La périphérie impuissante se sent oubliée par le centre opportuniste qui se permet de faire des promesses sans lendemain à chaque fois qu’il y a un soulèvement. Le développement rural est considéré comme une plaisanterie, dans la mesure où chaque gouvernement en parle mais où aucun ne le met en œuvre sur le terrain.

Les pauvres ou ceux qui s’appauvrissent de plus en plus et qui n’ont pas d’aide en vue, survivent grâce à la solidarité de la famille élargie takaful al-ousari, rien de plus.

Les différences sociales

Nouvelle structure des classes sociales :

Après l’indépendance en 1956 et jusqu’en 1982, il y avait trois classes sociales au Maroc.

Les pauvres : composées en majorité de personnes vivant dans la périphérie, tant les habitants du monde rural que ceux des ceintures de pauvreté urbaine ou péri-urbaine. Il y a eu un bref répit pour les ruraux de 1948 à 1984 lorsque les nations européennes sont venues chercher de la main-d’œuvre bon marché en Afrique du Nord pour reconstruire l’Europe, détruite par Hitler durant la Deuxième Guerre mondiale, grâce à la générosité américaine du Plan Marshall. Cependant, depuis 1984, l’Europe a fermé ses portes à l’immigration légale et les populations de la périphérie marocaine sont retournées à leur pauvreté et à leurs souffrances ancestrales, dans un silence assourdissant et un désintérêt total de l’establishment.
———
TÂCHES À RÉALISER:
1 > Répondez à ces questions sur l'extrait consacré aux classes sociales au Maroc :
(a) Grâce à quoi survivent les pauvres qui n'ont pas d'aide en vue ?
(b) Combien de classes sociales y avait-il au Maroc entre l'indépendance et 1982 ?
(c) Depuis quelle année l'Europe a-t-elle fermé ses portes à l'immigration légale ?
2 > Recopiez le passage de l'extrait sur les classes sociales au Maroc situé entre « Les pauvres ou » et « sociales au Maroc. », ces deux bornes comprises.
La liste n'intervient pas dans ce travail.

LISTE FOURNIE:
———
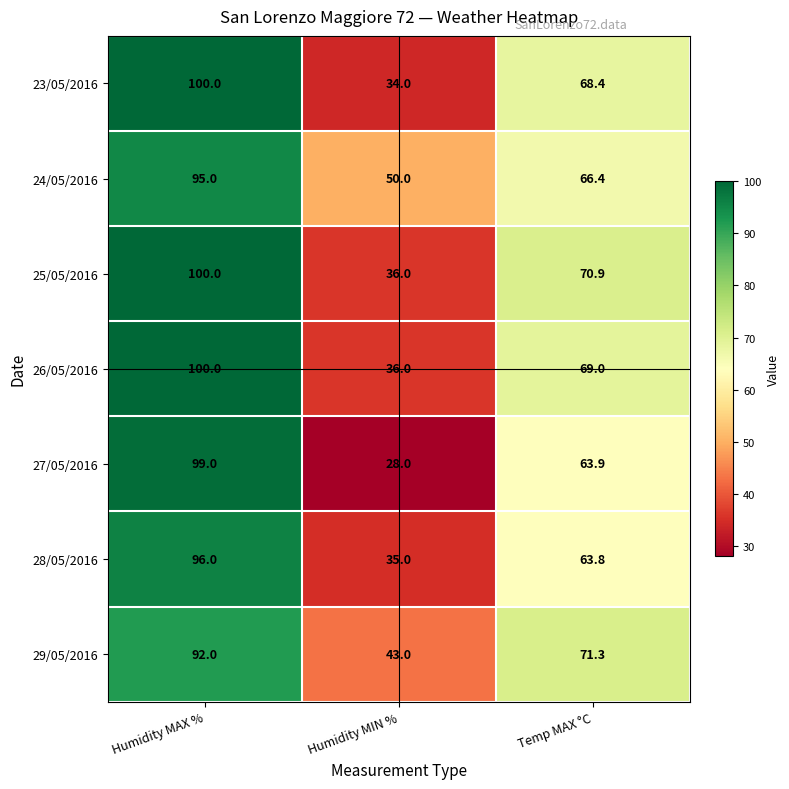

How many 25/05/2016 values are between 36 and 100?

3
———
RÉPONSES PAR POINT:
1 >
(a) Grâce à la solidarité de la famille élargie, takaful al-ousari.
(b) Trois.
(c) Depuis 1984.

2 >
Les pauvres ou ceux qui s’appauvrissent de plus en plus et qui n’ont pas d’aide en vue, survivent grâce à la solidarité de la famille élargie takaful al-ousari, rien de plus.

Les différences sociales

Nouvelle structure des classes sociales :

Après l’indépendance en 1956 et jusqu’en 1982, il y avait trois classes sociales au Maroc.